The company launched products from its Datacenter Scalable Solutions (DSS) unit, set up in August to supply no-frills servers for telcos and other service providers. These strip down the design, but don’t comply with Open Compute Project standards, because Dell says the demand is not there. It also launched high-end storage arrays including an all-flash system with a low price-per-Gigabyte, a rapid recovery backup service, and some dense hyperconverged appliances.
Standard, but not OCP
There are three servers in Dell’s DSS product family: the DSS 1000 is a 1U version, the DSS 2000 is 2U high, each available with different configurations, while the DSS 7000 is a dense storage server based on the XA90, which can pack 720Tbyte in a 4U chassis, using up to 90 3.5in hard drives and two 2-socket servers.
These are no-frills “minimalist” servers designed for large scale customers (the minimum order is 24) but they are not Open Compute Project (OCP) compatible, because there is not much customer demand for OCP products, said data center marketing director Robin Kuepers.
“OCP is a great initiative, but there isn’t a huge incentive to take it to the next level,” Kuepers told DatacenterDynamics at a parallel London event. Similarly, these servers are not built to VMware’s EVO:RAIL designs, because “hosters aren’t interested. EVO:RAIL is for enterprises.”

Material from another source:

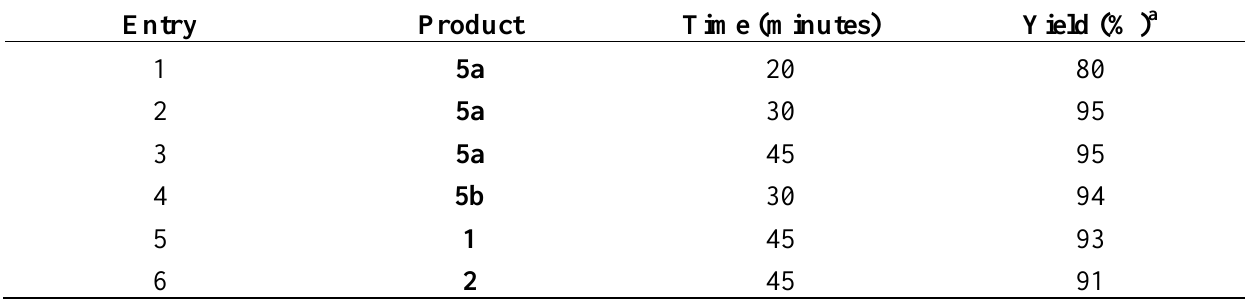
Table 3 : Ultrasound assisted cross coupling reactions between tosylates and Grignard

The DSS products are available worldwide and actually made (or at any rate assembled) in Dell factories, with a level of support that wouldn’t be there for true “white label” boxes, said Kuepers, taking a swipe at “our rival” (clearly HP) who has done a deal with FoxConn to create a range of servers for web-scale customers.
The Dell Storage SC9000 storage array controller, is a rebrand and upgrade of the Compellent product range and based on the latest PowerEdge server. It includes an all-flash option wich a price of $0.65 per Gbyte, including the array, software and three years of suport - which Dell says is the lowest cost available. It holds up to three Petabyte, and offers more than 385,000 IOPS, said Paul Harrison, director of storage for Dell UK.
Dell also rebranded its AppAssure backup product as Dell Data Protection (DDP), launching two versions of the software. Rapid Recovery takes snapshots up to every five minutes, offering “near continuous data protection”, said Dell’s Fabio Invernizzi, director of data protection for EMEA. Its backup powers penetrate within the virtualized servers, thanks the exciting-sounding vRanger technology. Invernizzi also offered protection for endpoints with DDP Endpoint Recvery.
Finally, new XC hyperconverged appliances expand the company’s software defined storage (SDS) offering, with the XC6320 holding 44Tbyte in a 2U space. And Dell’s services arm launched a deployment-assistance service called ProDeploy.
Most of this is available now, but the Rapid Recovery service won’t be there till later this year, and the XC6320 box isn’t available till November.